CamelHump · 01/07/2015 06:19

This reply has been deleted

Message withdrawn at poster's request.

HoundoftheBaskervilles · 01/07/2015 06:20

Thank you One, your response has made me cry.

I feel I have to appeal next week because I can't not, If DD has to leave, DS does too. It's completely untenable that they go to different schools, we're rural and there's a 30 mile difference between the school they're at now and the school that's been suggested for DD.

Even if I could drive, it wouldn't work.

My only other option is to home-school DD and I'm not that parent I don't think.

Maybe I'll have to be.

OP posts:
CamelHump · 01/07/2015 06:22

This reply has been deleted

Message withdrawn at poster's request.

HoundoftheBaskervilles · 01/07/2015 06:28

Sorry, cross posted there, thank you too, Camel and Im, I really appreciate it.

You're right, I need to remove my emotion, I've been cycling between sobbing and ire all night. I can't sleep, it's obviously hard and raw right now.

OP posts:
HoundoftheBaskervilles · 01/07/2015 06:35

But it's hard, I feel totally fucked over by the school, I had NO warning, it was a complete blindside, I had ten seconds of walking in there and being handed a letter, what is the appropriate response in those circumstances?

OP posts:
CamelHump · 01/07/2015 06:35

This reply has been deleted

Message withdrawn at poster's request.

imip · 01/07/2015 06:36

She try's to cut herself with a knife - an old ikea knife that was not at all sharp.

On the weekend the gripped a pizza wheel trying to cut her fingers.

She crossed the road slowly and carelessly. Runs away from me and crosses busy roads by herself. Only does this when she is 'melting down'

She trys to eye gouge herself when she is really upset.

I think that step to actually 'hurting' herself is not far away. This was taken very very seriously as crossing a threshold by cahms. She does all that hitting me also, though! I view that differently...

CharlesRyder · 01/07/2015 06:40

If they place your DD in the SS (although depending on who has suggested that I think that might be quite a way down the pipeline) then she will get LEA transport. A taxi will pick her up from your door and bring her back- you would not be expected to do a 30mile school run.

CamelHump · 01/07/2015 06:40

This reply has been deleted

Message withdrawn at poster's request.

imip · 01/07/2015 06:43

Also, she doesn't just self-harm, that was just the straw that broke the camel's back really in getting help - and just incredibly sad for me that when they take a step like that, it really seems that innocence is lost.
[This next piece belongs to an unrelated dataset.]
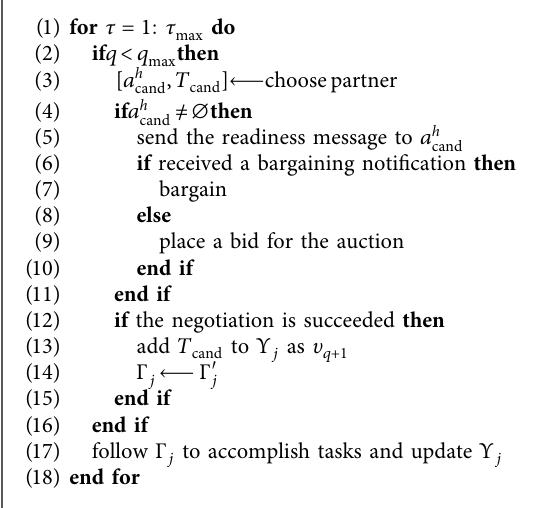
A LGORITHM 4: Decision-making outer-loop algorithm of a gatherer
Not just for dd, but for her 3 siblings.

Apart from that, she presents very stereotypically like an autistic girl. Clever, reasonably popular (look below the surface and you'll definitely see the cracks), struggle with transactions, repetitive talk, inflexibility/rigidity, imaginative play huge, but really only copying TV shows she's watched.

CamelHump · 01/07/2015 06:44

This reply has been deleted

Message withdrawn at poster's request.

DocHollywood · 01/07/2015 06:45

Regarding the panel, couldn't they excuse themselves as they know you socially? There must be other governors who could replace them. It seems unfair on both sides.

TheCountessofFitzdotterel · 01/07/2015 06:47

Lots of sympathy , op. We moved from a village to a town lately and have ended up coincidentally with the school with enhanced mainstream provision so when ds's behaviour went haywire the school has had expertise and commitment to inclusion that his old village school might not have had.
I am unimpressed by how your school have handled it but it does sound like another school could help your dd a lot more. Hope things resolve for you x

HoundoftheBaskervilles · 01/07/2015 06:47

I can logistically home-ed - ish, I work from home, but I have to work, we have a business, I do sales, no sales - no income and [name removed by MNHQ] is not a child who can be left to do her thing.

What are my options here?

OP posts:
HoundoftheBaskervilles · 01/07/2015 06:50

Thank you all, I can't tell you how much I appreciate your advice.

OP posts:
CharlesRyder · 01/07/2015 06:51

I think the two things you need to do are;

find out how she is going to be educated from Day 6.

apply for Statutory Assessment so her needs can be properly weighed up and suitable provision put in place.